-- Do this --
Transcribe the text on the erratic GHC compilation from "If you then" to "the whole project).", reproducing every word and punctuation mark precisely.

-- Quoted text --
----------

There is one particular module in our Haskell project that causes GHC to act oddly. We compile using GHC --make Main, and compilation on this particular module often fails on the first attempt. There are no errors given, just a lot of warnings of the form "Defined but not used: ..." (we are *not* using -Werror anywhere). All these warnings are about unused bindings (e.g. foo x y = x, gives unused warning about y) -- even though we don't use the -fwarn-unused-matches option anywhere, nor -Wall.

If you then try to execute the same command several times, it usually succeeds on around the fourth attempt, without altering anything whatsoever. This bug is persistent -- it happens often, usually from a clean start (of compiling the whole project).

----------

-- Data excerpts --

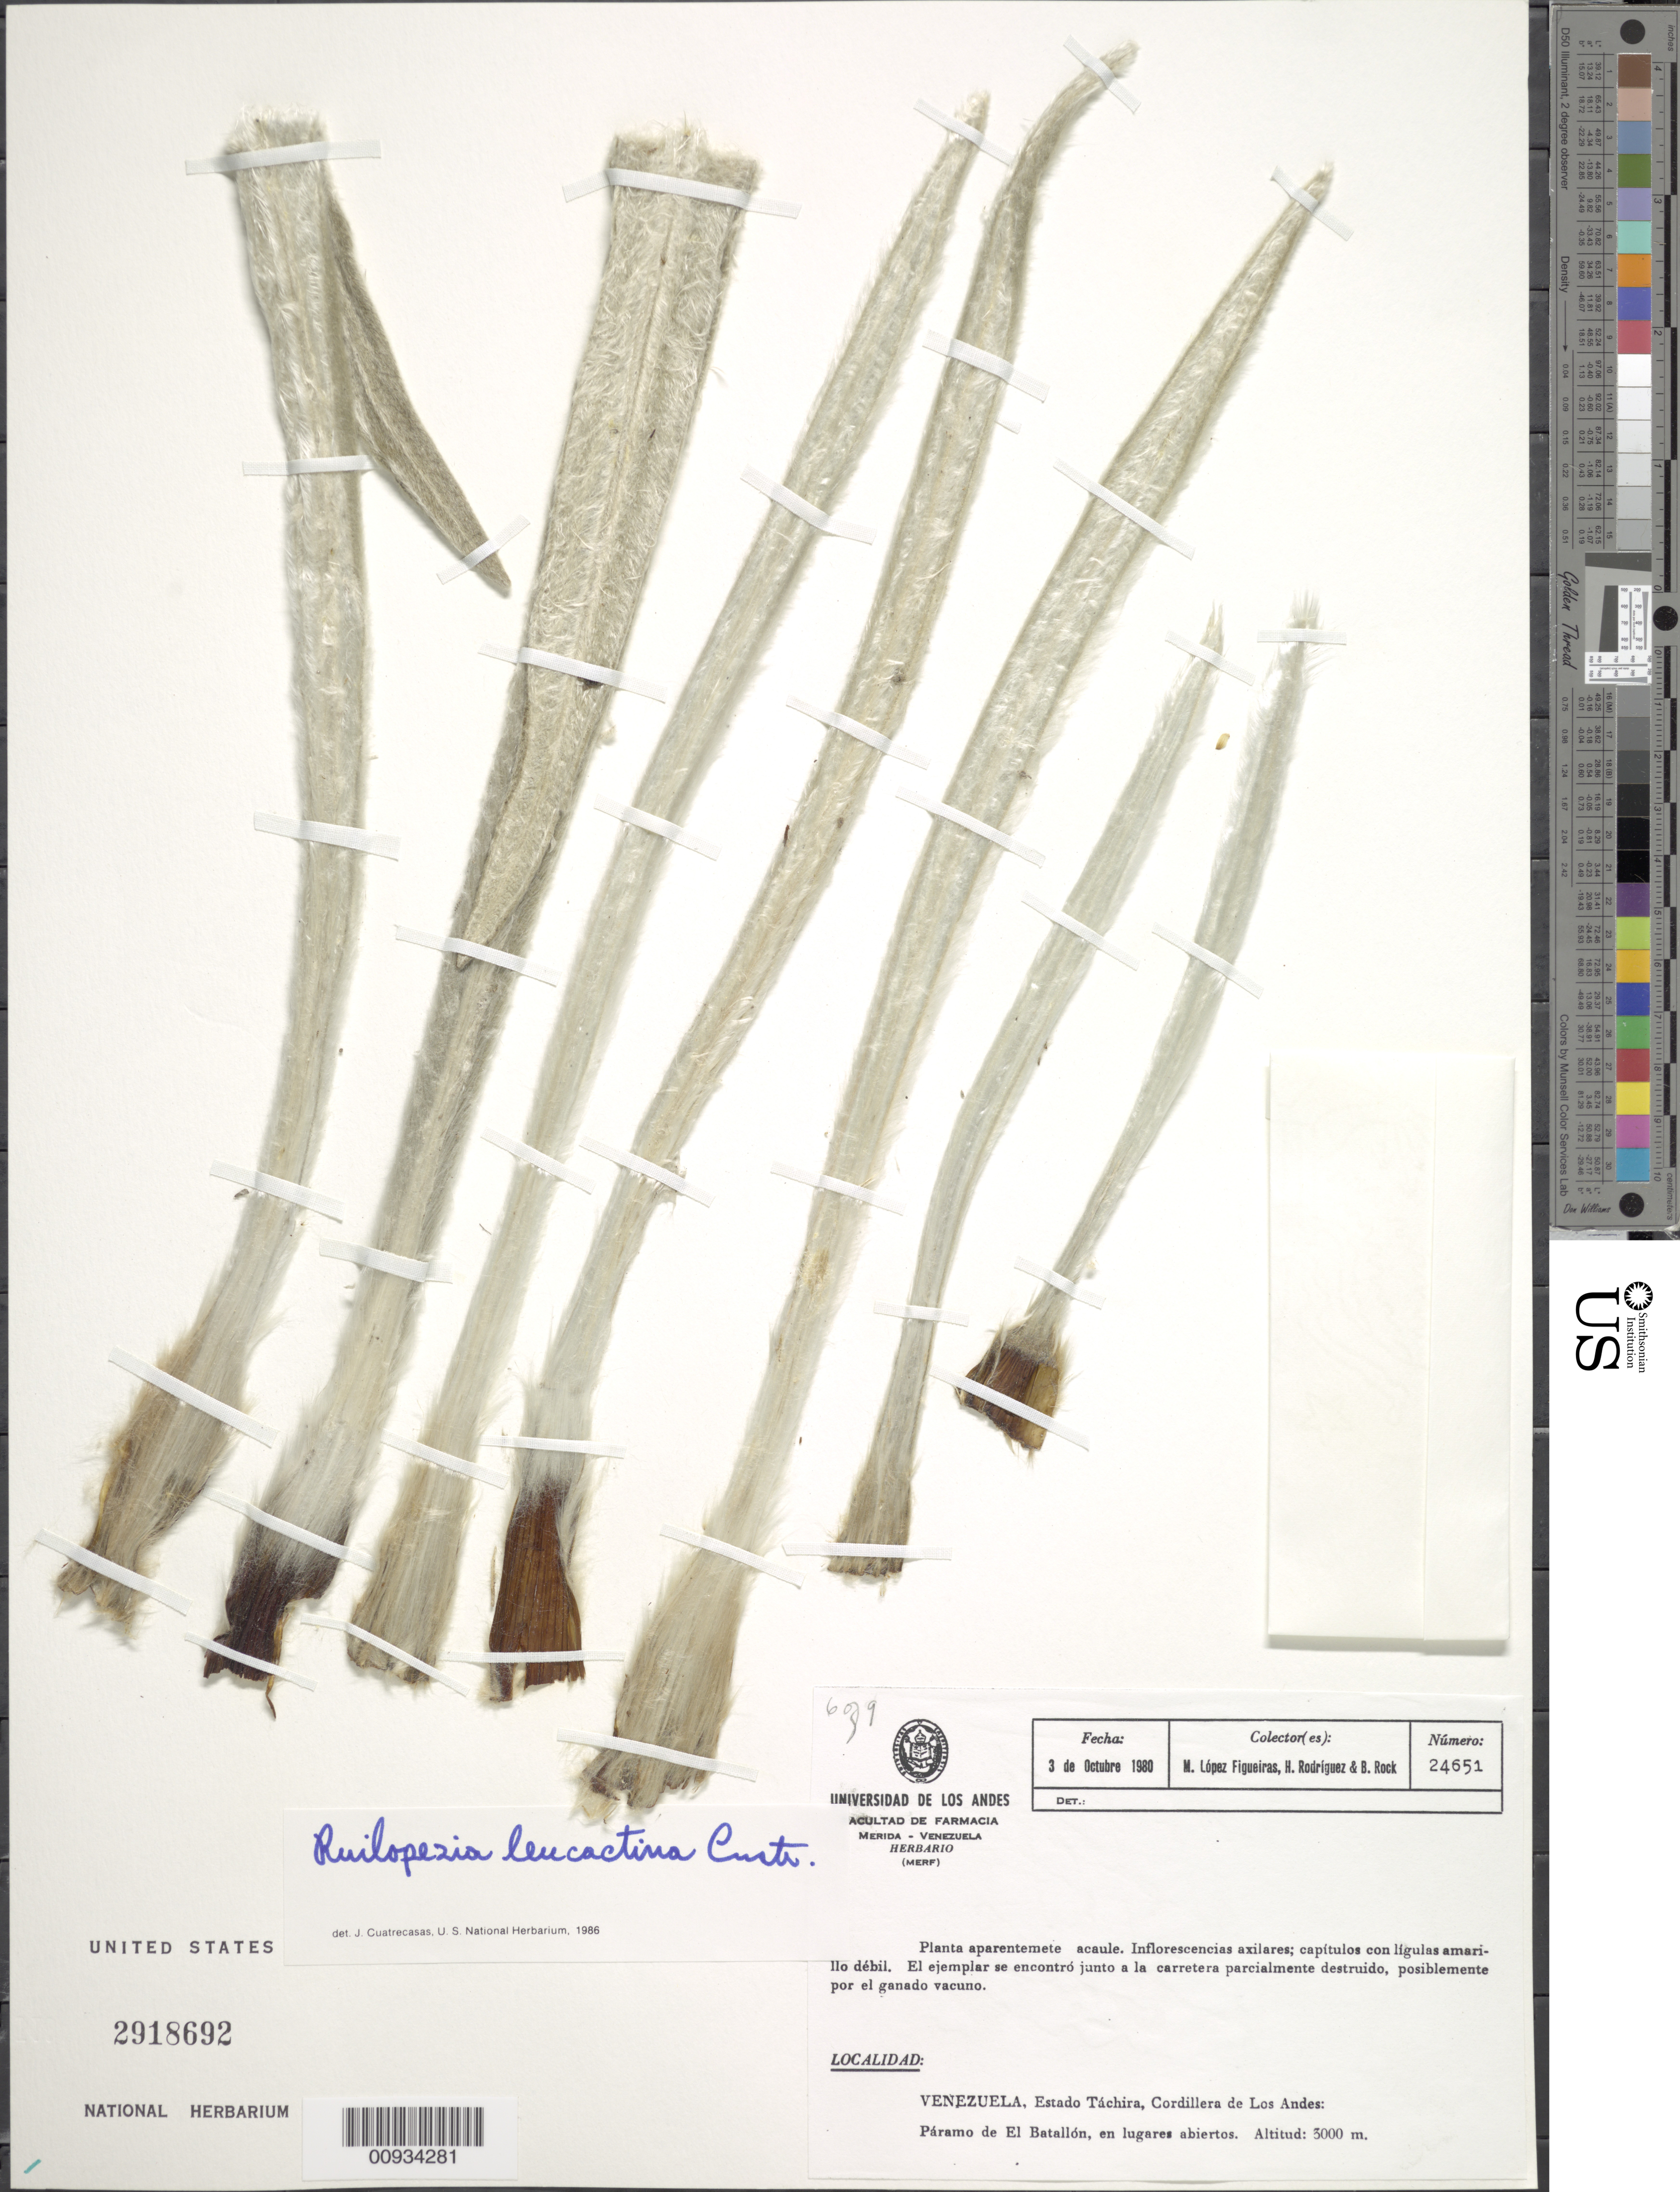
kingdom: Plantae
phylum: Tracheophyta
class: Magnoliopsida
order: Asterales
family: Asteraceae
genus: Ruilopezia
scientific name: Ruilopezia leucactina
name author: (Cuatrec.) Cuatrec.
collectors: M. López Figueiras, H. Rodríguez & B. Rock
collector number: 24651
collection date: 1980-10-03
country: Venezuela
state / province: Tachira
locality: Cordillera de Los Andes, Paramo de El Batallon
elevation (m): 3000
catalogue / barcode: US 2918692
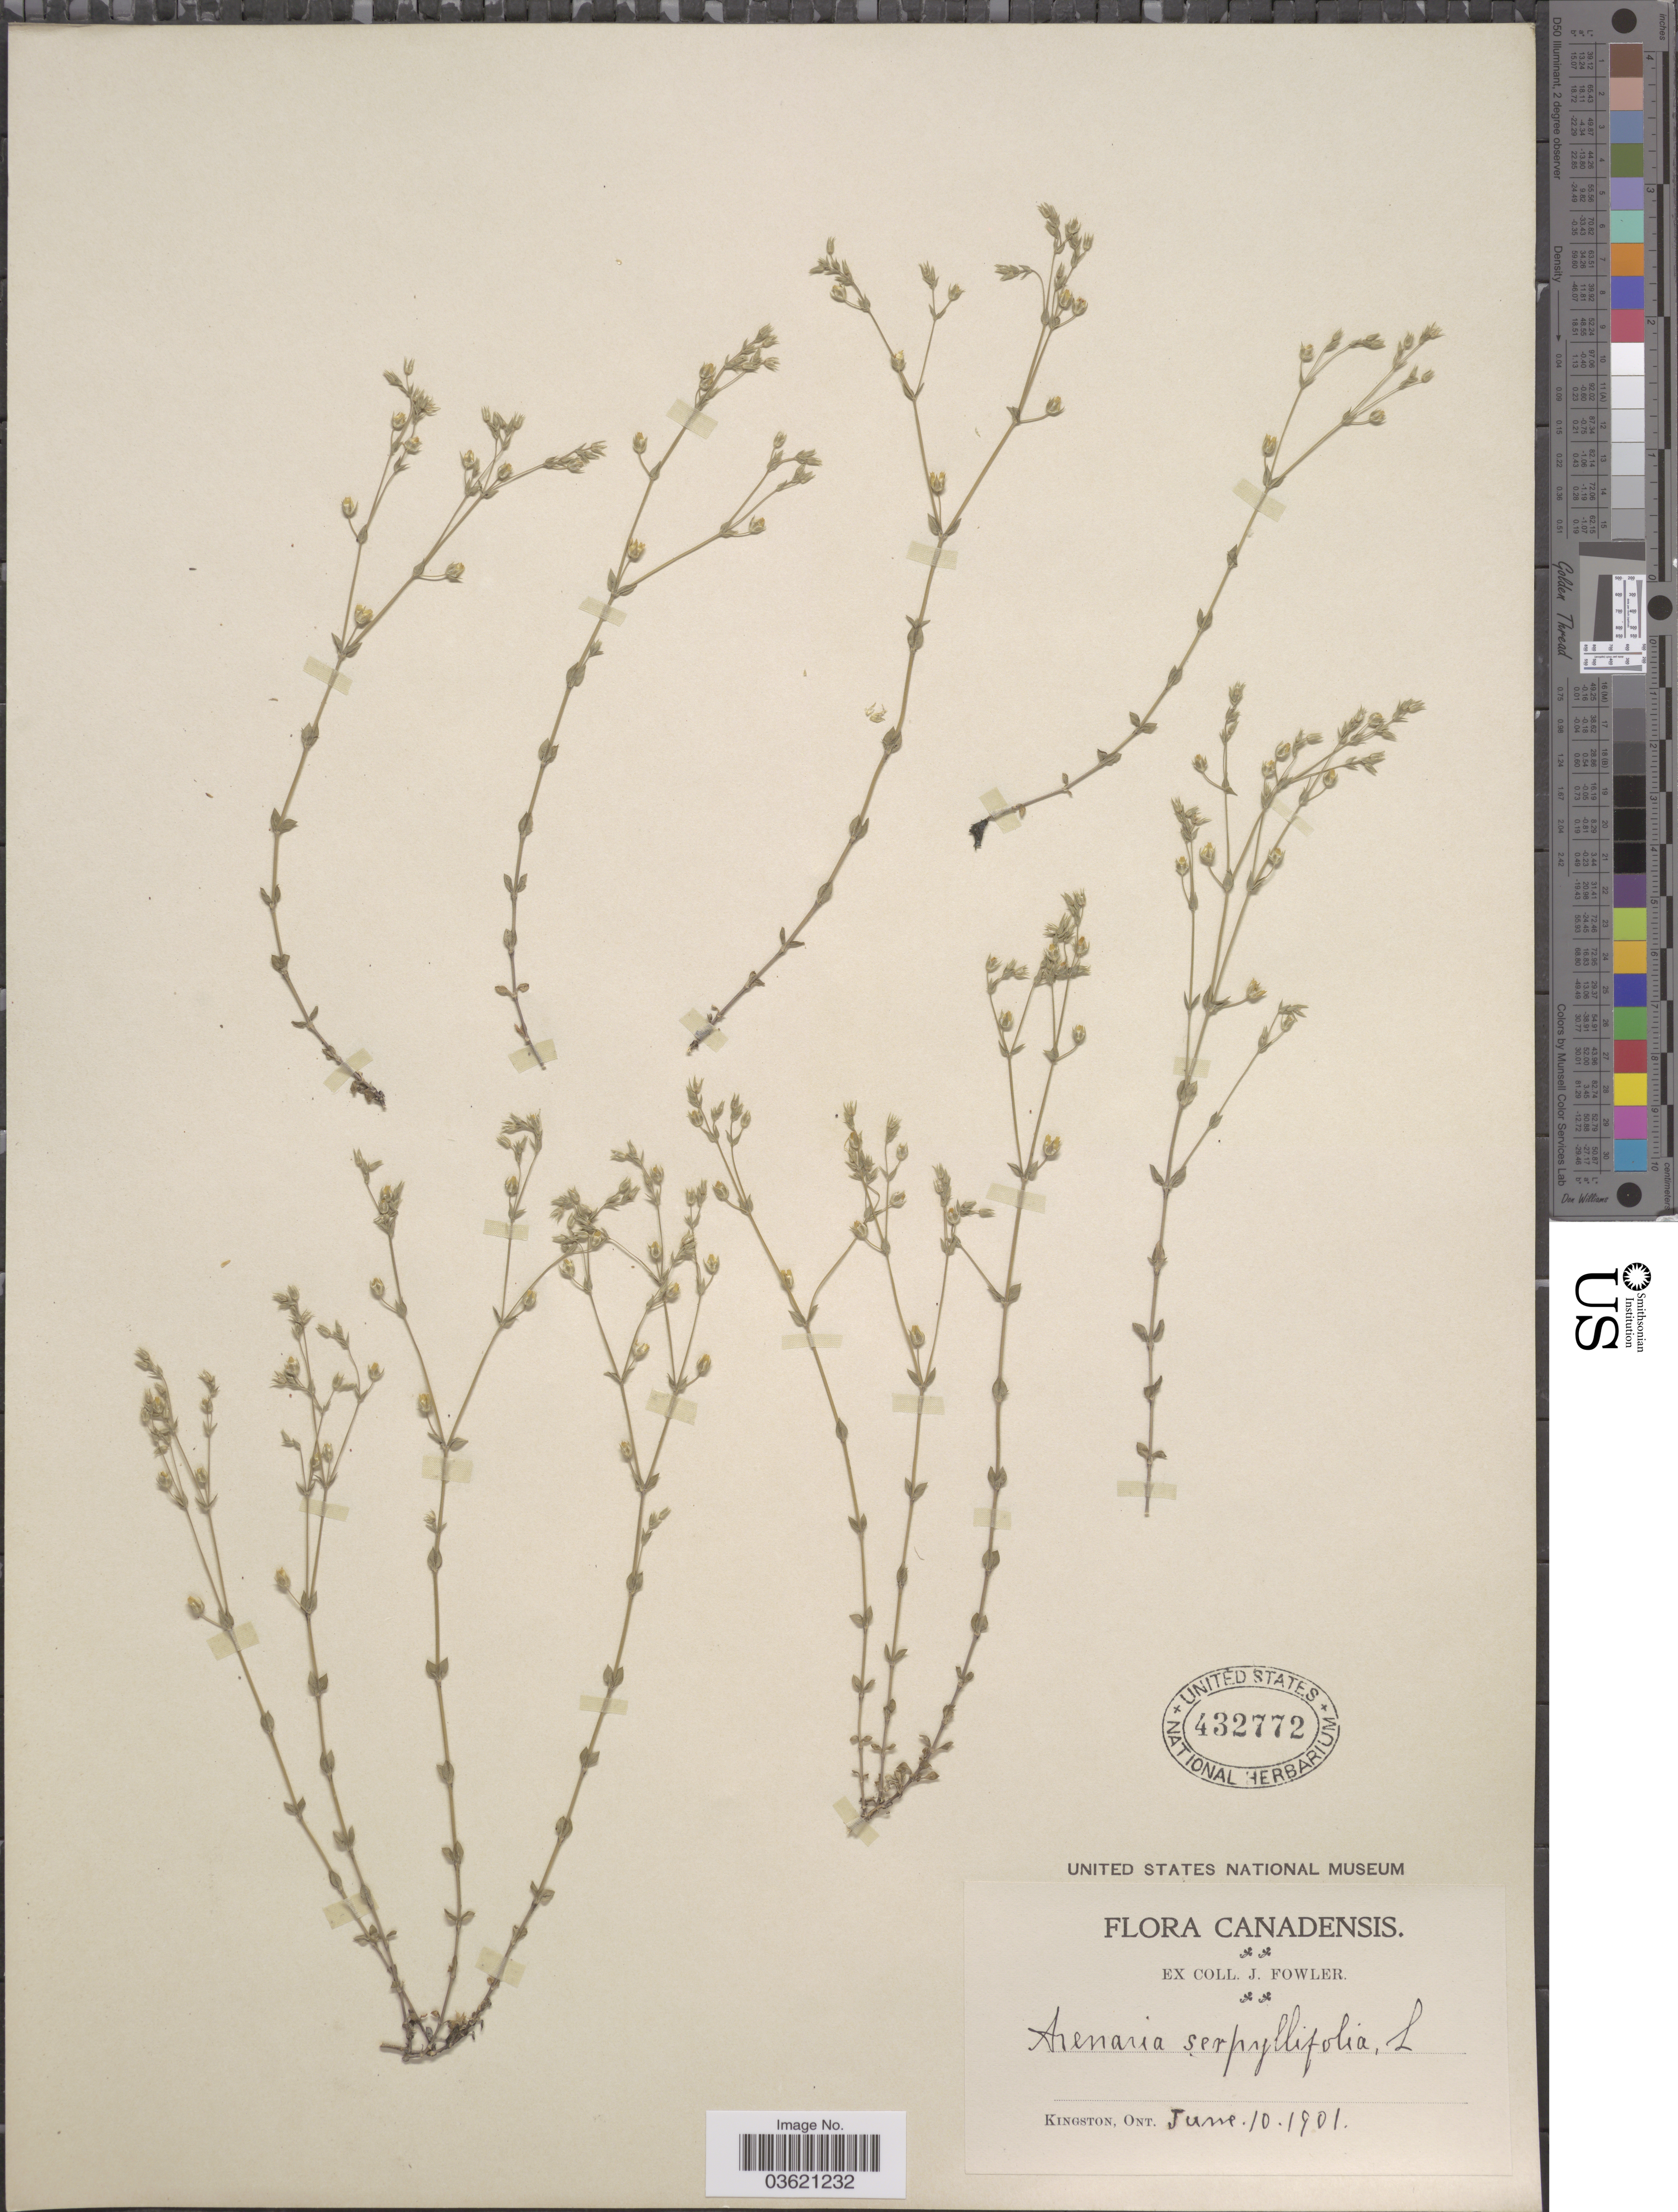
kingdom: Plantae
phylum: Tracheophyta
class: Magnoliopsida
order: Caryophyllales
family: Caryophyllaceae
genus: Arenaria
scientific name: Arenaria serpyllifolia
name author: L.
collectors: J. Fowler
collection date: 1901-06-10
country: Canada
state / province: Ontario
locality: Kingston.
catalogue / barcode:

----------

-- Task answer --
If you then try to execute the same command several times, it usually succeeds on around the fourth attempt, without altering anything whatsoever. This bug is persistent -- it happens often, usually from a clean start (of compiling the whole project).